→ **EXERCISE DIRECTIONS**:
Across the entries below, how many lines contain the string "purposes"? Only the number is wanted.

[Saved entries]
┄┄┄┄┄┄┄┄┄┄

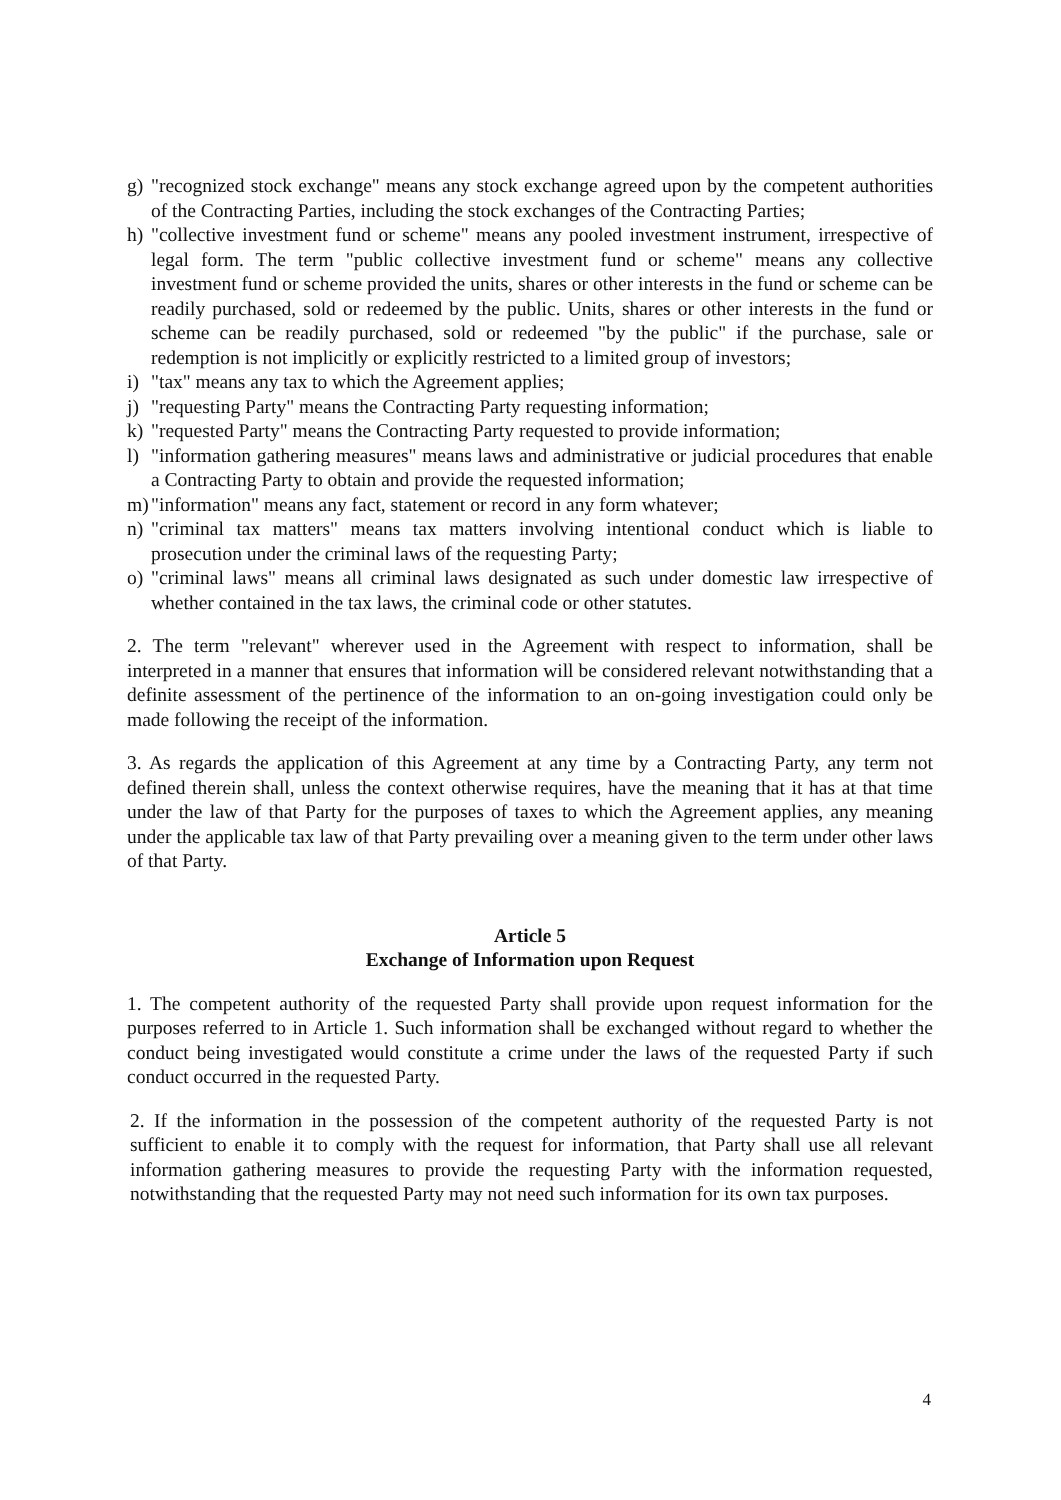g) "recognized stock exchange" means any stock exchange agreed upon by the competent authorities of the Contracting Parties, including the stock exchanges of the Contracting Parties;
h) "collective investment fund or scheme" means any pooled investment instrument, irrespective of legal form. The term "public collective investment fund or scheme" means any collective investment fund or scheme provided the units, shares or other interests in the fund or scheme can be readily purchased, sold or redeemed by the public. Units, shares or other interests in the fund or scheme can be readily purchased, sold or redeemed "by the public" if the purchase, sale or redemption is not implicitly or explicitly restricted to a limited group of investors;
i) "tax" means any tax to which the Agreement applies;
j) "requesting Party" means the Contracting Party requesting information;
k) "requested Party" means the Contracting Party requested to provide information;
l) "information gathering measures" means laws and administrative or judicial procedures that enable a Contracting Party to obtain and provide the requested information;
m) "information" means any fact, statement or record in any form whatever;
n) "criminal tax matters" means tax matters involving intentional conduct which is liable to prosecution under the criminal laws of the requesting Party;
o) "criminal laws" means all criminal laws designated as such under domestic law irrespective of whether contained in the tax laws, the criminal code or other statutes.
2. The term "relevant" wherever used in the Agreement with respect to information, shall be interpreted in a manner that ensures that information will be considered relevant notwithstanding that a definite assessment of the pertinence of the information to an on-going investigation could only be made following the receipt of the information.
3. As regards the application of this Agreement at any time by a Contracting Party, any term not defined therein shall, unless the context otherwise requires, have the meaning that it has at that time under the law of that Party for the purposes of taxes to which the Agreement applies, any meaning under the applicable tax law of that Party prevailing over a meaning given to the term under other laws of that Party.
Article 5
Exchange of Information upon Request
1. The competent authority of the requested Party shall provide upon request information for the purposes referred to in Article 1. Such information shall be exchanged without regard to whether the conduct being investigated would constitute a crime under the laws of the requested Party if such conduct occurred in the requested Party.
2. If the information in the possession of the competent authority of the requested Party is not sufficient to enable it to comply with the request for information, that Party shall use all relevant information gathering measures to provide the requesting Party with the information requested, notwithstanding that the requested Party may not need such information for its own tax purposes.
4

┄┄┄┄┄┄┄┄┄┄

→ **SOLUTION TO THIS PROBLEM**:
3